■ Aim of the task ■
Go through the data and retrieve each line that includes the string "indicated".

■ Data provided ■
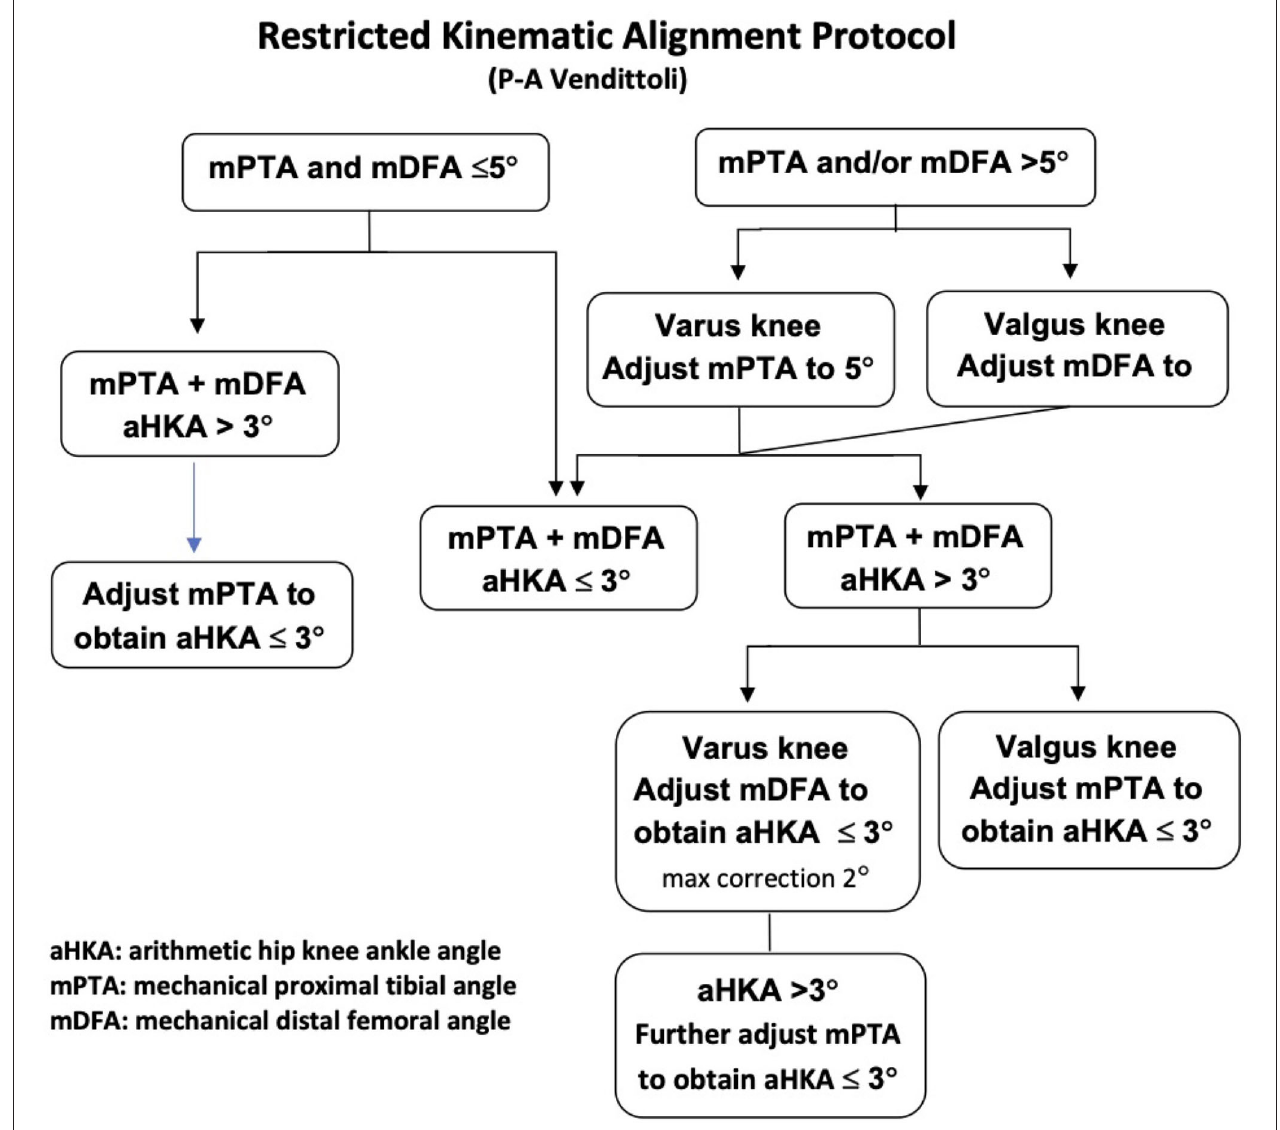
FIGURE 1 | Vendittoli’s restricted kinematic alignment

...

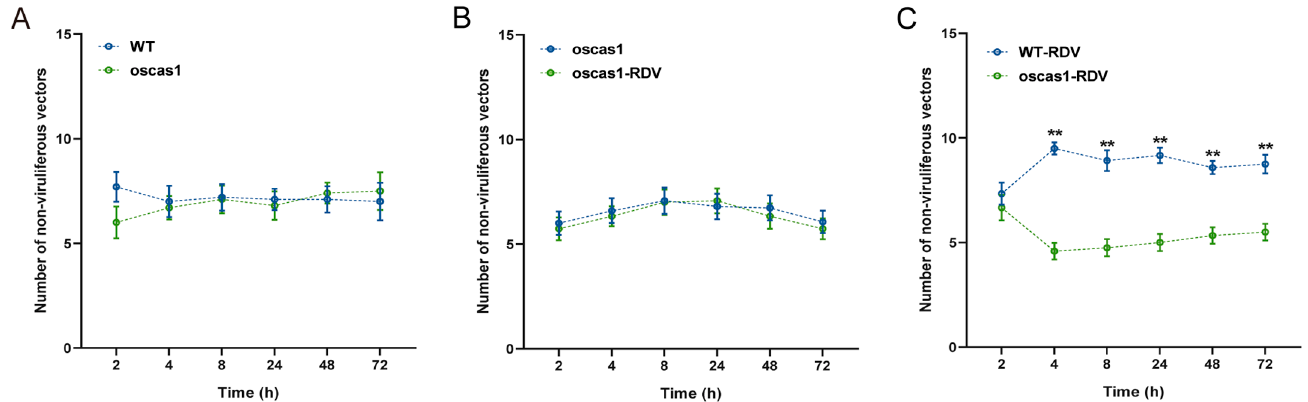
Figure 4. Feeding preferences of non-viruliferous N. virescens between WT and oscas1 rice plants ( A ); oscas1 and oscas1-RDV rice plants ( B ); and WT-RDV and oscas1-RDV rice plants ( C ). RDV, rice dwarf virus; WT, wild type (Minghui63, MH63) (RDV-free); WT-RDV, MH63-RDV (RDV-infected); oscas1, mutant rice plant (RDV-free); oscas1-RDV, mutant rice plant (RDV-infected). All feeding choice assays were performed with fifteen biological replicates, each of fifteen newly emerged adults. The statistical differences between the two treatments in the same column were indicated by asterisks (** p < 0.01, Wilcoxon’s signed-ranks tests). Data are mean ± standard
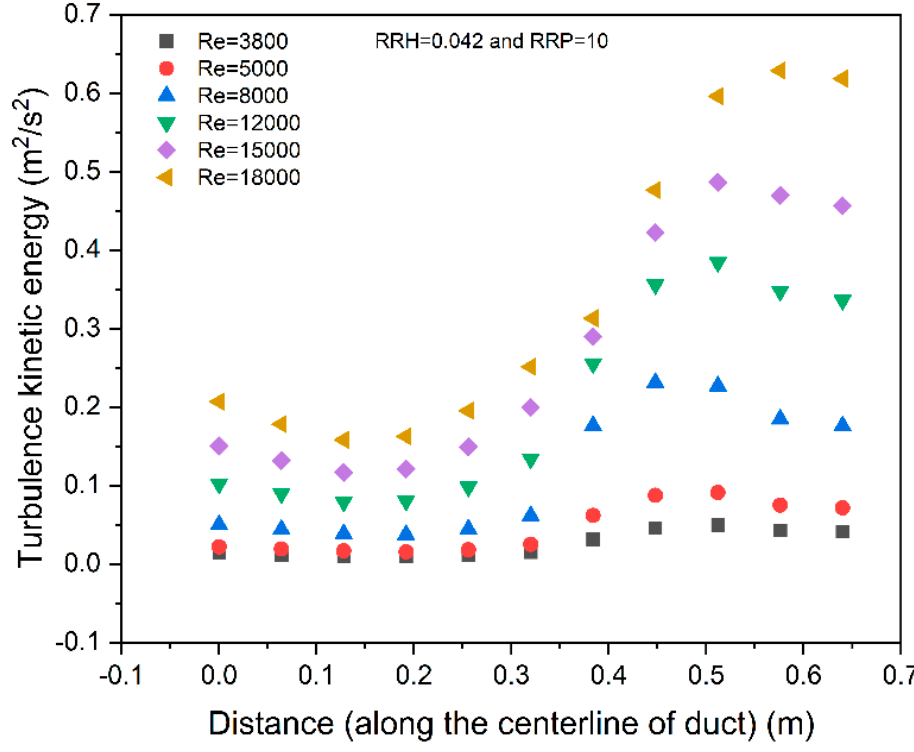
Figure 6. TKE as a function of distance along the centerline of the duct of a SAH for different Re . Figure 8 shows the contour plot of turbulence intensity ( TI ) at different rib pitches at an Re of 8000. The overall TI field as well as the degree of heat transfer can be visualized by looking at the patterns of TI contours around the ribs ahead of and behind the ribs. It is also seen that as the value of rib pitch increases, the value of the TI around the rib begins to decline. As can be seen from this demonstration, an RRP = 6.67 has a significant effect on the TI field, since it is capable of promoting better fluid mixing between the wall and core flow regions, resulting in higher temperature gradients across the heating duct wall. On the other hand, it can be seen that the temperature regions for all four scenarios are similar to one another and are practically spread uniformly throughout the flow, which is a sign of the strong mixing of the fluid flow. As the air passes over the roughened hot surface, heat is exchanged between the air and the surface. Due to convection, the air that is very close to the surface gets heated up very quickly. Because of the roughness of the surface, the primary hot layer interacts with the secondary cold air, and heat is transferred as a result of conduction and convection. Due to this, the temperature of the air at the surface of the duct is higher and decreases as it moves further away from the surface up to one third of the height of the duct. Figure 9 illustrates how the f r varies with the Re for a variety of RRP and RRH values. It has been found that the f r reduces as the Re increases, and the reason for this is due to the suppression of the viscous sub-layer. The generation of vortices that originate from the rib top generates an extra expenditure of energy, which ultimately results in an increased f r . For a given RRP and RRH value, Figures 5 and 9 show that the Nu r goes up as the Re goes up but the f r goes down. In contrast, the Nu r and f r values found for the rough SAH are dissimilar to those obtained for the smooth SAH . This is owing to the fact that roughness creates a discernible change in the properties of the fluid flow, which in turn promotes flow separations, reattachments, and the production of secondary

--

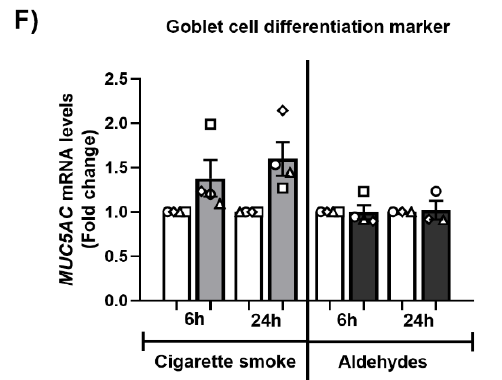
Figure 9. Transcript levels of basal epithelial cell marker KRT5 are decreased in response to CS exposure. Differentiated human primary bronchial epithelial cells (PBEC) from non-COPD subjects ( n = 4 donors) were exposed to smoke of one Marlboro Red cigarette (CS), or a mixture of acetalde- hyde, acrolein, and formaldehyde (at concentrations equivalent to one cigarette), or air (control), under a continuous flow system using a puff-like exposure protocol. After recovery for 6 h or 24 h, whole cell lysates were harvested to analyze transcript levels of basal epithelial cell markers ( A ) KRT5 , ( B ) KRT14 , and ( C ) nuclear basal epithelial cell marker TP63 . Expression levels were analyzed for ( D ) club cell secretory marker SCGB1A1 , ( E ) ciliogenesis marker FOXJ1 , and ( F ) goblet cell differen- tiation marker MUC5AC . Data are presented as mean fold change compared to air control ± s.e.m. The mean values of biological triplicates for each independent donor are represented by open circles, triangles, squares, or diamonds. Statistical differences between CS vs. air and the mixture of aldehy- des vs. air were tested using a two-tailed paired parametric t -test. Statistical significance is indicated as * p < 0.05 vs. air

■ Reply ■
Figure 4. Feeding preferences of non-viruliferous N. virescens between WT and oscas1 rice plants ( A ); oscas1 and oscas1-RDV rice plants ( B ); and WT-RDV and oscas1-RDV rice plants ( C ). RDV, rice dwarf virus; WT, wild type (Minghui63, MH63) (RDV-free); WT-RDV, MH63-RDV (RDV-infected); oscas1, mutant rice plant (RDV-free); oscas1-RDV, mutant rice plant (RDV-infected). All feeding choice assays were performed with fifteen biological replicates, each of fifteen newly emerged adults. The statistical differences between the two treatments in the same column were indicated by asterisks (** p < 0.01, Wilcoxon’s signed-ranks tests). Data are mean ± standard
Figure 9. Transcript levels of basal epithelial cell marker KRT5 are decreased in response to CS exposure. Differentiated human primary bronchial epithelial cells (PBEC) from non-COPD subjects ( n = 4 donors) were exposed to smoke of one Marlboro Red cigarette (CS), or a mixture of acetalde- hyde, acrolein, and formaldehyde (at concentrations equivalent to one cigarette), or air (control), under a continuous flow system using a puff-like exposure protocol. After recovery for 6 h or 24 h, whole cell lysates were harvested to analyze transcript levels of basal epithelial cell markers ( A ) KRT5 , ( B ) KRT14 , and ( C ) nuclear basal epithelial cell marker TP63 . Expression levels were analyzed for ( D ) club cell secretory marker SCGB1A1 , ( E ) ciliogenesis marker FOXJ1 , and ( F ) goblet cell differen- tiation marker MUC5AC . Data are presented as mean fold change compared to air control ± s.e.m. The mean values of biological triplicates for each independent donor are represented by open circles, triangles, squares, or diamonds. Statistical differences between CS vs. air and the mixture of aldehy- des vs. air were tested using a two-tailed paired parametric t -test. Statistical significance is indicated as * p < 0.05 vs. air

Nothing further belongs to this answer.